Yesterday after dinner I came up with my most brilliant mothering move ever.
As I handed over Ivy’s chocolate Easter bunny as a reward for a clean plate I said: “Just so you know you should always let your mom eat your chocolate bunny’s ears or it’s bad luck.”
Ivy: “What do you mean bad luck?”
Me: “You’ll never find your Easter basket next year if you eat your own ears, you have to let your mom do it.”
Ivy headed back to the table chocolate bunny in hand looking thoughtful and unconvinced but moments later she was back, presenting me with her bunny so I could eat the ears for her.

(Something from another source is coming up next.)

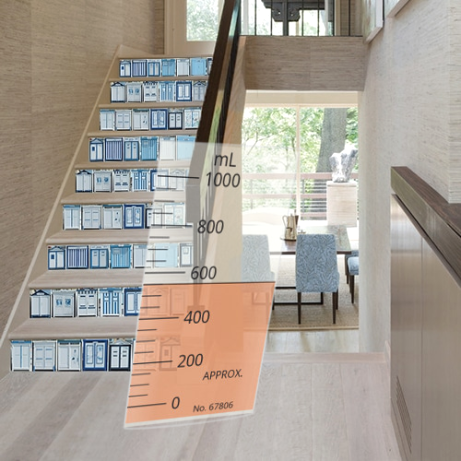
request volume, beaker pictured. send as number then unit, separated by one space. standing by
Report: 550 mL
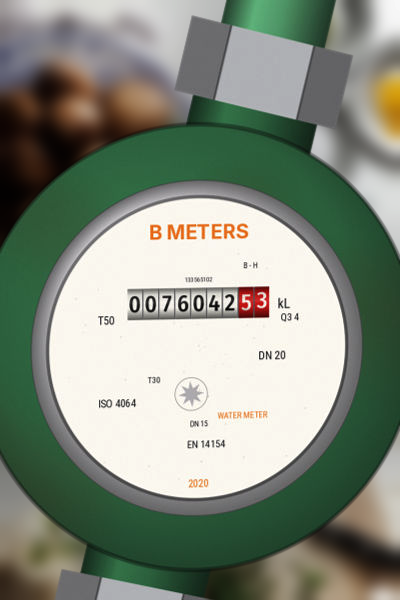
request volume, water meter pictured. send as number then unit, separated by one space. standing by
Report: 76042.53 kL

As she took her ear-less rabbit back to the table she explained the situation to Clara and I was gifted with another set of ears.
The Easter bunny had splurged, those were some damn fine chocolate ears.
I figure if I can keep this up for the next few years I’ll have them brainwashed before they start thinking about it too much and I’ll have three sets of chocolate ears to look forward to every year.
It could be pointed out that my girls are smart and may start questioning this “bad luck” thing. But, I would in turn point out that there are few depths that I wouldn’t sink to for some good chocolate and I have a direct line to the Easter Bunny – we can make a basket very hard to find.
Full of my great scheme (and chocolate) I told John what I had done and he called me all sorts of rotten names and threatened to out me to the kids.
Later a friend who had witnessed the brilliance of my bunny ear munching told me she was very impressed.
What do you think? Was this the most genius chocolate ear stealing scheme ever, or am I an evil chocaholic who knows no boundaries?